With cryptocurrencies gaining popularity at a rapid pace, there has also been an increased number of digital asset theft cases, both foiled and successful. Since the beginning of this year, Russian antivirus manufacture Kaspersky has thwarted over 100,000 attempts by hackers to steal virtual currencies. Lately, the software development company issued a detailed report outlining some of the most popular methods used by cybercriminals in their heinous acts.
Notably, Kaspersky established that the malicious individuals are aiming to capitalize on the ongoing cryptocurrency craze. These criminals are not choosy, as their attacks target both experienced and seasoned crypto traders. For instance, Kaspersky experts found out that the attackers had created over 1,000 fake Ether wallets which they used to receive ETH from unknowing investors. During the survey period, these scamming accounts received a total of 21,000 ETH, equivalent to $10 million at the prevailing exchange rates. This amount is not inclusive of the funds acquired through hacking of vulnerable digital wallets.
Another preferred method for cryptocurrency thieves is targeting Initial Coin Offerings (ICOs). This is because of the ease of obtaining investor details such as email addresses. After acquiring such confidential information, the criminals usually send fake messages to the investors, masquerading as the startup’s ICO team.
The messages are often sent before the commencement of the presale event, and require the traders to send funds to the scammer’s wallet address. This approach is similar to phishing, where cybercriminals sent fake message to clients with an aim of obtaining their private details. Alternatively, the swindlers may create an entire ICO website, including comprehensive information and whitepapers, and go on to advertise the event on popular platforms such as Google and other social media.
Additionally, fraudsters may use lucrative offers and bonuses to lure potential victims. Typically, these offer promise to give free tokens to investors if they deposit a specific amount of funds. The criminals often create counterfeit accounts of prominent individuals such as Elon Musk to make these promotions even more alluring.
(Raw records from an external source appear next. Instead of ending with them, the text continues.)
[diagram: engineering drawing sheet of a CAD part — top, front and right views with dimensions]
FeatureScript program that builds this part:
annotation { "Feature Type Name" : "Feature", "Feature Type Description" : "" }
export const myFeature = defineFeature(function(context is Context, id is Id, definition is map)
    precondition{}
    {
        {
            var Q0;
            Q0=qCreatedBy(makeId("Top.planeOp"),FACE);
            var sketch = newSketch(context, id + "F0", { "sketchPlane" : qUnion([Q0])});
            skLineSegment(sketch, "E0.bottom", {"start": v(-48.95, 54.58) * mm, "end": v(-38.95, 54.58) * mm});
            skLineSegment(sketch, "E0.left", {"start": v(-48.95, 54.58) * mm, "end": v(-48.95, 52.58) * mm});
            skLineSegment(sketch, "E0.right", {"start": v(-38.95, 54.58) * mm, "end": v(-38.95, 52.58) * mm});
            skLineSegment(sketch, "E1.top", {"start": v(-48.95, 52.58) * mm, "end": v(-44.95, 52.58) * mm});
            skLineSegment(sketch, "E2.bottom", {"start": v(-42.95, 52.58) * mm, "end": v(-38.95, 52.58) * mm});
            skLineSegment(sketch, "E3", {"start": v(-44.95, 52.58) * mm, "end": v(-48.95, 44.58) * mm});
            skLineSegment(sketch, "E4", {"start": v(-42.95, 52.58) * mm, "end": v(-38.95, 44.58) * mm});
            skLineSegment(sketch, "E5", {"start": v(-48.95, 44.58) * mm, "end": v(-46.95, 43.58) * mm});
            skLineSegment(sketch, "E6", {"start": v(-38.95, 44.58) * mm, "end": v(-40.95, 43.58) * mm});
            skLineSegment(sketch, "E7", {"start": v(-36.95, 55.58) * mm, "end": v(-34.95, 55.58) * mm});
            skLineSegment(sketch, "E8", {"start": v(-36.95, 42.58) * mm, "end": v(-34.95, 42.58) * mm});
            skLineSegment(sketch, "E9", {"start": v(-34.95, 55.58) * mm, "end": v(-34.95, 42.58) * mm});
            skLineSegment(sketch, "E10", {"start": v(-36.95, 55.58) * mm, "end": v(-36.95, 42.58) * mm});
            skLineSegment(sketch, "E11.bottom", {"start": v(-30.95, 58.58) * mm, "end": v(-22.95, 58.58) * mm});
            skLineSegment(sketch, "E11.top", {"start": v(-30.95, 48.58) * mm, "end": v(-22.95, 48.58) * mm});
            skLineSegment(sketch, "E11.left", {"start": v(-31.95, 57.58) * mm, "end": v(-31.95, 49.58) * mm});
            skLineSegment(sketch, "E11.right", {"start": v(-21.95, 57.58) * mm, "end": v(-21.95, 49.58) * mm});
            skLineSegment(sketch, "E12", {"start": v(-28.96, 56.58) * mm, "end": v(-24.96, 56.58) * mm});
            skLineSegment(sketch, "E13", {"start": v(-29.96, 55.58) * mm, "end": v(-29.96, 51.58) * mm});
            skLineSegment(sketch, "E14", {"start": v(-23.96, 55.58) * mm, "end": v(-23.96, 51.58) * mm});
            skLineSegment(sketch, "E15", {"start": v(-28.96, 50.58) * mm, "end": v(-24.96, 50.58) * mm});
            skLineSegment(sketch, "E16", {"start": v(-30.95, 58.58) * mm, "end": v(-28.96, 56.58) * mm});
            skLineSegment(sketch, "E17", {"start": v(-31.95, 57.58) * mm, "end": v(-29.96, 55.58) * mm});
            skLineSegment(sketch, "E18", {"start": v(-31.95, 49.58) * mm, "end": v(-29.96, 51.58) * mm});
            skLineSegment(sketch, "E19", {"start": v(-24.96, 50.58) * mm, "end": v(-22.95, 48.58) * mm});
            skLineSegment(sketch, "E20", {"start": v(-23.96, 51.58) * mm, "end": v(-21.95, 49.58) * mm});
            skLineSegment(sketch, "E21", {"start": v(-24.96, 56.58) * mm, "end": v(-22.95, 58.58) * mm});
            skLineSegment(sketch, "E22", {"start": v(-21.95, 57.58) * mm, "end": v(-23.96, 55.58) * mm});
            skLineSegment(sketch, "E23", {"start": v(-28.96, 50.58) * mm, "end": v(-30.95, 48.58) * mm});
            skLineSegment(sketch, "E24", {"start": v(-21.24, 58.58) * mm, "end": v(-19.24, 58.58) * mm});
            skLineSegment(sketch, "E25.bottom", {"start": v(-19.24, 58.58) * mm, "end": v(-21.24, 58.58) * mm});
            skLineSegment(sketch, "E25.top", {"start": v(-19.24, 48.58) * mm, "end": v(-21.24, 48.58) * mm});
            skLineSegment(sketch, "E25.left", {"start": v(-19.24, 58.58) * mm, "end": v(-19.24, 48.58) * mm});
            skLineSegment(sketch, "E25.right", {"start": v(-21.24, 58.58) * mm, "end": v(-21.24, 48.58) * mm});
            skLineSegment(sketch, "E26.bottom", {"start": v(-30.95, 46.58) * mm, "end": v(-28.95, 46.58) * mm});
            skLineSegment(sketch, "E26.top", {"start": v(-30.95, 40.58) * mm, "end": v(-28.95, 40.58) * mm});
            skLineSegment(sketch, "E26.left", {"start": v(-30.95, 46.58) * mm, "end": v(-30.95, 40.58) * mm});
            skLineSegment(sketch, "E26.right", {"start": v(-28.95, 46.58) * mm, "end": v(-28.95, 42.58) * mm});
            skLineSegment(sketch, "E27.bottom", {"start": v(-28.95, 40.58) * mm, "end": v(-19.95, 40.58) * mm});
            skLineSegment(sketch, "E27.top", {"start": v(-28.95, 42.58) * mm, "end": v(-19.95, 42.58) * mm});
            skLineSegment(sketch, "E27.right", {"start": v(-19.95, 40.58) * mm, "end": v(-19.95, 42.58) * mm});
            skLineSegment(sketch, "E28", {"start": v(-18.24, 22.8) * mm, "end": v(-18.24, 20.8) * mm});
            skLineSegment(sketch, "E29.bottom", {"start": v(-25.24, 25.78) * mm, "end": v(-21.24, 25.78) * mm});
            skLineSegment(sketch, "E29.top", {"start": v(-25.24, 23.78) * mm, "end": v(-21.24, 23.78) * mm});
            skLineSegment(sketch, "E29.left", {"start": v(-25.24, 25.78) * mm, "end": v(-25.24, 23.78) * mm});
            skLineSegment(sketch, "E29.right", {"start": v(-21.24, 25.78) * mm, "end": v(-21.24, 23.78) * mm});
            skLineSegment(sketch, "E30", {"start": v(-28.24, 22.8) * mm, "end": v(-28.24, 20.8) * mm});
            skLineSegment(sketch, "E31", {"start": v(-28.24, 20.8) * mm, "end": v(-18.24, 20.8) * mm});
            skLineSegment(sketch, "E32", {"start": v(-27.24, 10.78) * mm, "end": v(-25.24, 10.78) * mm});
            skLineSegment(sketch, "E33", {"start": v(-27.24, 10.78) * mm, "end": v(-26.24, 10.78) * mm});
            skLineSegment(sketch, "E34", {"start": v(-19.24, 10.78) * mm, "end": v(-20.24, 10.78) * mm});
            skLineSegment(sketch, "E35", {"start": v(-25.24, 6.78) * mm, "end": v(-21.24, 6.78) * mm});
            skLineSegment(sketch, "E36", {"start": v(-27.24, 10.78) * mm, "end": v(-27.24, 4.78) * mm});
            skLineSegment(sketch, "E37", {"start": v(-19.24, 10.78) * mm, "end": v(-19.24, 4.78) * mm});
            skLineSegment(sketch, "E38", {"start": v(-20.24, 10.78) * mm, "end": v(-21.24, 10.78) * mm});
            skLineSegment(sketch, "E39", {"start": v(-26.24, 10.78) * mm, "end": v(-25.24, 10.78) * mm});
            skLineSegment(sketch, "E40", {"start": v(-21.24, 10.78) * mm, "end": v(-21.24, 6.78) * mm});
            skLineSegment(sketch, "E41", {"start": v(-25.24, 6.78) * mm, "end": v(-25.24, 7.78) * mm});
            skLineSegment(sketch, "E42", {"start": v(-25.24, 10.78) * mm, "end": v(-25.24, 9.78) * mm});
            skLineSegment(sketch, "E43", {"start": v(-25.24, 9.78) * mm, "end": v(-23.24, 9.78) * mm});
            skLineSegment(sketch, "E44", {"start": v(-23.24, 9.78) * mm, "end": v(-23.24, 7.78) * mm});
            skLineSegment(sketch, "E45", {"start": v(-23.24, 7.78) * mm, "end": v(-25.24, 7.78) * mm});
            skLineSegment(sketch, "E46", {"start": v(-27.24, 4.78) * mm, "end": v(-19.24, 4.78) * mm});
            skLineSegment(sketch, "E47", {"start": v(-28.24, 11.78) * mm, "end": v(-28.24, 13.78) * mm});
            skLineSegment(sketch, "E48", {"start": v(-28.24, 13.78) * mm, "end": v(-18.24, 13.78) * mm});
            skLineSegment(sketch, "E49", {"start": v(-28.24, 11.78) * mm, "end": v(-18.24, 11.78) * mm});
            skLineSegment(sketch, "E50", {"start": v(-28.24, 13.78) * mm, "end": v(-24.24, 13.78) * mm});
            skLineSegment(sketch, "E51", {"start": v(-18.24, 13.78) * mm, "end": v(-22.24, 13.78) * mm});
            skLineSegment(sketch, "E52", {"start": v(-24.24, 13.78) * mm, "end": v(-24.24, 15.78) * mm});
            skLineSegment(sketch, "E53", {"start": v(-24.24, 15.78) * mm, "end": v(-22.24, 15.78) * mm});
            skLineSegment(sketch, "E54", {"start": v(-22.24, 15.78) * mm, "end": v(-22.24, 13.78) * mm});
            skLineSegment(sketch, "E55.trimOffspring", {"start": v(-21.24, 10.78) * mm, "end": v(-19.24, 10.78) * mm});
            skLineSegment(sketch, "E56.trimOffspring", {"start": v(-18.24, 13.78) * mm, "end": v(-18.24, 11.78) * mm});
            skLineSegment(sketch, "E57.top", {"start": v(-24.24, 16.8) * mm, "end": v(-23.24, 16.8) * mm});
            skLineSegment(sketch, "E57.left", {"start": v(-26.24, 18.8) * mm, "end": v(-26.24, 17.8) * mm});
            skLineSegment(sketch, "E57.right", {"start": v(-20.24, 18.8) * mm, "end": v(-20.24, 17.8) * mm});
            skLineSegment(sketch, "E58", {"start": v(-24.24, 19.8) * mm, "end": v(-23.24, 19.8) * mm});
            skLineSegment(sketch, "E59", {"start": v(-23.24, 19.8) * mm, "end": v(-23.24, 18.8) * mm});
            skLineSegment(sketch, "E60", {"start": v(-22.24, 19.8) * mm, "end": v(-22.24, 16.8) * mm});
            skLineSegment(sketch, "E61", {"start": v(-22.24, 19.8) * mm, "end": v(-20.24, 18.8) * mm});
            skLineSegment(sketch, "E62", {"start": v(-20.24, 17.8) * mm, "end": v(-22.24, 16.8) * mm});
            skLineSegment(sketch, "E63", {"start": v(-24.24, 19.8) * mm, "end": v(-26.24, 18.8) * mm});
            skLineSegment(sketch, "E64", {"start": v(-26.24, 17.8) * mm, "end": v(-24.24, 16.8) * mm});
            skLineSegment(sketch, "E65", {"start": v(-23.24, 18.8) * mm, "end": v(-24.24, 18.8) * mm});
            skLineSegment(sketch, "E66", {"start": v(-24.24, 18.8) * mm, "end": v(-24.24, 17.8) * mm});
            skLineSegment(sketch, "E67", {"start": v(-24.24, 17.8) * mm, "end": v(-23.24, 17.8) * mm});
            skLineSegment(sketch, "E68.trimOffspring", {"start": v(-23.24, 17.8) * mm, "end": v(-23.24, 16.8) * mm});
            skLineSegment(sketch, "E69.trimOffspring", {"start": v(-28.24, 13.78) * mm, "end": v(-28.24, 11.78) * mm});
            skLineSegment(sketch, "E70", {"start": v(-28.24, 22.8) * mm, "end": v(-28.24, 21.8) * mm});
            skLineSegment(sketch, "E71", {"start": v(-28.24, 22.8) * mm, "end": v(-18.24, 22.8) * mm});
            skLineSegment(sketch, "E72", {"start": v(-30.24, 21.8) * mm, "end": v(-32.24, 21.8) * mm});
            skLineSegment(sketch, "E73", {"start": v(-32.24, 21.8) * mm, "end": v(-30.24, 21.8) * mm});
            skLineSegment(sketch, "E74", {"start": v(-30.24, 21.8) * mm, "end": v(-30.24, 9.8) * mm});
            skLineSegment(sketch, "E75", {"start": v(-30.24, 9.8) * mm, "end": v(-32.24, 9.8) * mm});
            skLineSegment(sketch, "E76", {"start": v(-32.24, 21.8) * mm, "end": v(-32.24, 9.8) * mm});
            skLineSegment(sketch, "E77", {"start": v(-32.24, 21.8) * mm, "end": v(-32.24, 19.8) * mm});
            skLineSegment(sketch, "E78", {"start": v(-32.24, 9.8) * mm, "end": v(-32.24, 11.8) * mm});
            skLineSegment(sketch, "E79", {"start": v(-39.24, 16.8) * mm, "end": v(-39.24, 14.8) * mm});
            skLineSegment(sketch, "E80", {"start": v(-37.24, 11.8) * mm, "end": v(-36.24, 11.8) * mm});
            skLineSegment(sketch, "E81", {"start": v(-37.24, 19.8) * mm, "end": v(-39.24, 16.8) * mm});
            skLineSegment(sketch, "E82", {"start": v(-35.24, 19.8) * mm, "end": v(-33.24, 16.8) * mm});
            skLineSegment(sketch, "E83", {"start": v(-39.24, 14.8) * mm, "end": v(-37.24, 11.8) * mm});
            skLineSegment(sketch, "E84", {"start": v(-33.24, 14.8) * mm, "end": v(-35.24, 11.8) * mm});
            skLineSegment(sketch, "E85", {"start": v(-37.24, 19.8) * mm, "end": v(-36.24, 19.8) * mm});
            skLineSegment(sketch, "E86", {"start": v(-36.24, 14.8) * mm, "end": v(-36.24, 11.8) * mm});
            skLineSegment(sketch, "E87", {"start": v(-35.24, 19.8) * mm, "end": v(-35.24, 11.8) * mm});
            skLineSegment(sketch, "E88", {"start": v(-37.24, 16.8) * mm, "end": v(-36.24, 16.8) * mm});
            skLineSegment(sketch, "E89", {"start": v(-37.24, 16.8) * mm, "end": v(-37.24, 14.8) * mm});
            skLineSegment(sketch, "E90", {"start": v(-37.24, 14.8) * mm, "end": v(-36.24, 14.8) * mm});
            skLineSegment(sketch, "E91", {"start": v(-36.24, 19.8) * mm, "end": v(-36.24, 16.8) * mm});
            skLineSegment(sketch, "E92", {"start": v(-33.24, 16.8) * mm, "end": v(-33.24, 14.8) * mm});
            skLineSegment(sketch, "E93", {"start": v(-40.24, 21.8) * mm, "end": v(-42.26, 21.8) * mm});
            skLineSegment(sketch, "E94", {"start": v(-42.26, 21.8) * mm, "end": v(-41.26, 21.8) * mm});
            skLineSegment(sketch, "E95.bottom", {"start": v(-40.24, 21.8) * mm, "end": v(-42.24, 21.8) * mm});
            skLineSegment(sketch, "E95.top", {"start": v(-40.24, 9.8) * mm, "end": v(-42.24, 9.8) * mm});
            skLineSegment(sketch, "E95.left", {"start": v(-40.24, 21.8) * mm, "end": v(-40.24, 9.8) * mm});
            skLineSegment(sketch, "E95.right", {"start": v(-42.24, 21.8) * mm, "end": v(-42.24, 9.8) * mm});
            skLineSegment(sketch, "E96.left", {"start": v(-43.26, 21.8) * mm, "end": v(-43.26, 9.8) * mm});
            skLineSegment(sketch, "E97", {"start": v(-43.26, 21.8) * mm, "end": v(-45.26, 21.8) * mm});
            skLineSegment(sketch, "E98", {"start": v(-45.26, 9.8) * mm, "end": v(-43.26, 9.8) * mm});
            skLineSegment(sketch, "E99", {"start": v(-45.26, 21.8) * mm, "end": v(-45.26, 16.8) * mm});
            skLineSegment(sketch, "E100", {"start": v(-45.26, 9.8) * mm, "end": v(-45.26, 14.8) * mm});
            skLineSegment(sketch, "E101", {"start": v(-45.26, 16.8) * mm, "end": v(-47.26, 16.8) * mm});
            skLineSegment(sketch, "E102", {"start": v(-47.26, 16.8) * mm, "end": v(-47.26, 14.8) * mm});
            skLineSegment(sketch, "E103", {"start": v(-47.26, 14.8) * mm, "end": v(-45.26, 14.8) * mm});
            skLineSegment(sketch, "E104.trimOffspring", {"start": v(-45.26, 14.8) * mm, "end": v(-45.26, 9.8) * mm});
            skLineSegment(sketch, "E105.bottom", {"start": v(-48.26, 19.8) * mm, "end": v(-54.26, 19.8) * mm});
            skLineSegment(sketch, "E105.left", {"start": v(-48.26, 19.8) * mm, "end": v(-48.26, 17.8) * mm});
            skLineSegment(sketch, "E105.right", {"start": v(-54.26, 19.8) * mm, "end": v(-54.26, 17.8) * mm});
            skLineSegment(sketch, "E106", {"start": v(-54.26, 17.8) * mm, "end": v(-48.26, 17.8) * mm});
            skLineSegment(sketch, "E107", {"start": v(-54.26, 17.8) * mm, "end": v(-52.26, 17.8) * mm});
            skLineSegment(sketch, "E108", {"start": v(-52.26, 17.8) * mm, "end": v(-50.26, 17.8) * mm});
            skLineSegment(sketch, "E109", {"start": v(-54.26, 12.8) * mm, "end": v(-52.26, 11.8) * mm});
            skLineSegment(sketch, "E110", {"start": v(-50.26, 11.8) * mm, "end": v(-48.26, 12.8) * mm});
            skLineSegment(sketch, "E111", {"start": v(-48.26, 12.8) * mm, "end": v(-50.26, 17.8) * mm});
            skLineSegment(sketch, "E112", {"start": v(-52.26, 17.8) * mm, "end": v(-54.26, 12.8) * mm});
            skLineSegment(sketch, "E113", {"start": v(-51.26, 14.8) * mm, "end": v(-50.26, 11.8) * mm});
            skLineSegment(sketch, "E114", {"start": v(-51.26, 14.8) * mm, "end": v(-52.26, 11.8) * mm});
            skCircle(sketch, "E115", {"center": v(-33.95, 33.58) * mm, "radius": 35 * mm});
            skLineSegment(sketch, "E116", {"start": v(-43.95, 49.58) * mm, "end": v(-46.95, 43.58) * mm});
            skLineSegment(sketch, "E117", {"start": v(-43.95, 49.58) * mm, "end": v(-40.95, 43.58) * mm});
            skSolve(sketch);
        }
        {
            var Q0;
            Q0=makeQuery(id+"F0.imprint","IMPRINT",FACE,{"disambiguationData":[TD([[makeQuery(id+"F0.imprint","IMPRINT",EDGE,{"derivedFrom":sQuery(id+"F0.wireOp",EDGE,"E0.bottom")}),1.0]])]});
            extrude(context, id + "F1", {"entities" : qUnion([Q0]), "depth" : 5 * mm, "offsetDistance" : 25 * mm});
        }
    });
Unfortunately, a substantial number of investors often fall for such schemes.
Fundamentally, the Kaspersky report shows that cryptocurrency thieves leverage traditional social engineering techniques. They seek to exploit the human factor to actualize their objectives. Earlier this year, Kaspersky warned that the hackers were using state-of-the-art software that targets personal computers and transforms them into mining rigs without the owner’s knowledge.